Another in our series of new transcriptions of contemporary articles on the Leo Frank case.
Tuesday, May 27th, 1913
C. W. Tobie, chief criminal investigator for the Burns Detective Agency, formally withdrew from the Phagan investigation Tuesday morning. The calling off of the Burns forces was announced by Dan P. Lehon, superintendent of the Southern branch, after Tobie had stated explicitly that he would not withdraw from the case.
Colonel Thomas B. Felder, who brought the Burns detectives into the Phagan case, would make no statement relative to their withdrawal but announced that it did not mean the end of his investigation or connection with the case.
Tobie made up his mind last Friday to drop the Mary Phagan investigation so he said Tuesday—but deferred action until, Monday night, when he announced his intention to withdraw to Solicitor General Dorsey.
Disgusted With “Fuss.”
Acute disgust at the “four or five cornered fuss” raised by the Phagan investigation was assigned by Tobie as the cause.

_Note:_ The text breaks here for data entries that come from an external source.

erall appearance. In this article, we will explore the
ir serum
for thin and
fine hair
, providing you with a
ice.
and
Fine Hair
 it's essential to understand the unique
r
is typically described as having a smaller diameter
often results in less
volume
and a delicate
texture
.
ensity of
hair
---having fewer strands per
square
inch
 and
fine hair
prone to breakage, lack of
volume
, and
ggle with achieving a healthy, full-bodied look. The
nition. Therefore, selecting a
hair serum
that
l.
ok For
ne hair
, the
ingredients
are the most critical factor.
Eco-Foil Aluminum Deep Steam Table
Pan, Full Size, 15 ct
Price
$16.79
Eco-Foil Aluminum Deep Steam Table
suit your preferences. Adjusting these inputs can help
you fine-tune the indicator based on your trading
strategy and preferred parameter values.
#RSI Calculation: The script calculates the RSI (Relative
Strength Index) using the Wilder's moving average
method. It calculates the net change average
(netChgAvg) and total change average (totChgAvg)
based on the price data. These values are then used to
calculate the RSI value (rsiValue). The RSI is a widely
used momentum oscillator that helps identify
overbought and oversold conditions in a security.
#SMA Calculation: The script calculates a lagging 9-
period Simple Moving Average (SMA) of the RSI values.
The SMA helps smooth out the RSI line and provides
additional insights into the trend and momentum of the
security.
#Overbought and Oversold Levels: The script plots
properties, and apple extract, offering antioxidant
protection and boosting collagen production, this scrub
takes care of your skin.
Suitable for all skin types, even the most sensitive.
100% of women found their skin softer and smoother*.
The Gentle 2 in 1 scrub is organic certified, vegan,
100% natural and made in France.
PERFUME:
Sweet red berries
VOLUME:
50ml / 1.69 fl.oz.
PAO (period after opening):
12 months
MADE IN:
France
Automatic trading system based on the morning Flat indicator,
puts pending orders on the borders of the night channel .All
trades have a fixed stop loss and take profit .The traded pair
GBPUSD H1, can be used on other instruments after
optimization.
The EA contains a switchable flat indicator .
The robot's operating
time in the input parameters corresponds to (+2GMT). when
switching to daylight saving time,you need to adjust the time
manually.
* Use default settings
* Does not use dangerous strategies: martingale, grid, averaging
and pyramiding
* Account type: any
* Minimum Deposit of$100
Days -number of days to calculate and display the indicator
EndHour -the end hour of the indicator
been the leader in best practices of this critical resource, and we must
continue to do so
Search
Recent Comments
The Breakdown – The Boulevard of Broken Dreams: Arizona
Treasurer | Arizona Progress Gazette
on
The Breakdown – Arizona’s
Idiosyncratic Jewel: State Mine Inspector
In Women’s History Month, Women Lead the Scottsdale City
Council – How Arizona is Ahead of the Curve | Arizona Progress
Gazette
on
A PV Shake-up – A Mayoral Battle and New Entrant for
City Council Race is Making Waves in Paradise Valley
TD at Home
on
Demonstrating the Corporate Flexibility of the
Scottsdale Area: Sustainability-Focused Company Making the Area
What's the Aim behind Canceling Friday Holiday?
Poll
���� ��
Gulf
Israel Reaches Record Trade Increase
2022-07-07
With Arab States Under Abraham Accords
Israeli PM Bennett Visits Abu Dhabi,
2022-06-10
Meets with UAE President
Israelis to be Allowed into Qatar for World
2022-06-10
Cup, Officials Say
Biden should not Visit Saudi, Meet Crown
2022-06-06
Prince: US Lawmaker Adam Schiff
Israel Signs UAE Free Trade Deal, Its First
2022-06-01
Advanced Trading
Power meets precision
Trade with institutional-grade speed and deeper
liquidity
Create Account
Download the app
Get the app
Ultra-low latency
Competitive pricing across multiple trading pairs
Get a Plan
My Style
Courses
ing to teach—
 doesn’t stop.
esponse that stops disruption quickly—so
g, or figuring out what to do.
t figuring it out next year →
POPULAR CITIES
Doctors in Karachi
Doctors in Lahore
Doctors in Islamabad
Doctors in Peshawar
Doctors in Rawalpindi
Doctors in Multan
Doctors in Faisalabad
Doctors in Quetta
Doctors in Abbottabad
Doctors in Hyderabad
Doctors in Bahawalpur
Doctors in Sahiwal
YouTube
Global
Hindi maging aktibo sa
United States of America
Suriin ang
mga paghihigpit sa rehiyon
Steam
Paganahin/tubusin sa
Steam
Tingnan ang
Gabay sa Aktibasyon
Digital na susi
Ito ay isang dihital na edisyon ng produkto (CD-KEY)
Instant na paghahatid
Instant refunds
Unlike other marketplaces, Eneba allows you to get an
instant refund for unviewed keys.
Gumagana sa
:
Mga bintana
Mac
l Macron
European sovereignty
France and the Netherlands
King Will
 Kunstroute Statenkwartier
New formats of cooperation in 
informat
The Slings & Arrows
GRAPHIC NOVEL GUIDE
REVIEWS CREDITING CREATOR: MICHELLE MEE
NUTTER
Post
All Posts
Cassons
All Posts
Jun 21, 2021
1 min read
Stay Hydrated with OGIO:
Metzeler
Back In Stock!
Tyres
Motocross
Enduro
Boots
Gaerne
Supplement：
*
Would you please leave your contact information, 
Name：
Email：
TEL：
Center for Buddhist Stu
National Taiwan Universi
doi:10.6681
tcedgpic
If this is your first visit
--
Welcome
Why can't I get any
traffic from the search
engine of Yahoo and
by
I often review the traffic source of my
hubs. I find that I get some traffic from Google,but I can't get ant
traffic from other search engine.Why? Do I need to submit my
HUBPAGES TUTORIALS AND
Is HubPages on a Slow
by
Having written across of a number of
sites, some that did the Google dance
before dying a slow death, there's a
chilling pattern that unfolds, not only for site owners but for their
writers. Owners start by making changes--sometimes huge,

This disgust was superinduced by the direct charge and general impression that the Burns Agency was pretending to ferret out the Phagan case, when in reality its purpose in Atlanta was to investigate the police department.
Tobie said to-day that while he has quit and was going to leave Atlanta, still the withdrawal of the Burns Agency need not be permanent.
“If certain features of this case are not developed, then there will be one, and maybe two, Burns men back here. I will send them here, but they will work in secret. There will be no more public investigation.”
Tobie explained he believed Leo M. Frank was guilty of the Phagan murder and that the “certain features” meant additional clinching evidence not yet published that will make Frank’s conviction certain.
“How can any house have harmony,” said Tobie, “when the old man is fighting the old woman, and the old woman is fighting the children, and they are all fighting the hired girl? That’s the shape this affair has gotten into, only worse.
“We came here to investigate this Phagan case, and for no other purpose. But the charge was made that in reality we were investigating the police department. The way things were shaped up the police could not help believing that charge to be true. Colonel Felder’s attitude bore that out, so I decided last Friday to quit.”
“Do you mean, then, that you were dissatisfied at Colonel Felder’s attitude?” [he] was asked.
“We were dissatisfied with that part of it, yes,” was Tobie’s reply.
Tobie Himself Through;
Tobie reiterated he ended the investigation himself. “I called myself off,” he said. “Dan S. Lehon, our Southern superintendent, was close to Atlanta. It was as near for him to pass through here on his way back to New Orleans as it was for him to go any other way. I was in charge here, but, as you know, I do not belong to this territory. As a pure formality and a matter of courtesy, and because I knew he was coming here to visit his wife’s relatives, I sent him a message inviting him to confer with me. When he got here I told him as a courtesy that I had decided to quit the case. He approved it. Had I told him I would continue, he would have approved that, too.
This is the worst mix-up I ever saw anywhere, at any time. It’s awful. Everybody is fighting everybody else, and I am through with this four or five cornered fracas, except that if more Burns men are sent here I shall send them here and they will report to me.”
Bribery Charges Denied.
Rumored attempts to bribe witnesses were given strong denial in many circles, particularly by those whose names were connected by rumor with the alleged bribery attempts.
C. C. Sears, superintendent of the Atlanta branch of the Burns detective agency communicated to Chief of Detectives Lanford the announcement of the withdrawal of the Burns forces from the Phagan case.
Chief Lanford authorized the following statement on the departure of Tobie:
“Tobie, I believe, is straight and honest. He was victimized by Felder. I am convinced Mr. Tobie was working toward the interest of those seeing to clear the mystery.”
A girl employee of the pencil factory has written the following statement, which upholds the working conditions of the factory and champions the character of the imprisoned superintendent:
“Nothing has ever been said of the girls of the pencil factory until after the terrible murder, but since then there has been one continuous talk, just as if we were to blame. We are just as anxious to see the guilty punished as the rest of the public, and we all loved Mary Phagan just as much as we possibly could.
“If the public only would interest itself to look into other factories and stores they would find the girls in the pencil factory are just as good as any other working girls.
“It looks mighty hard that we have to work in this place where our little friend was so horribly murdered, but we are only poor working girls, trying to make an honest living, and we try not to think of the tragedy any more than possible; and we have the interest of the factory too much at heart to desert in times of trouble.
“We all hope and pray the guilty will be punished and the innocent given freedom, for we all think our superintendent has a soul himself and that he would not think of such a thing, much less commit such a horrible crime.”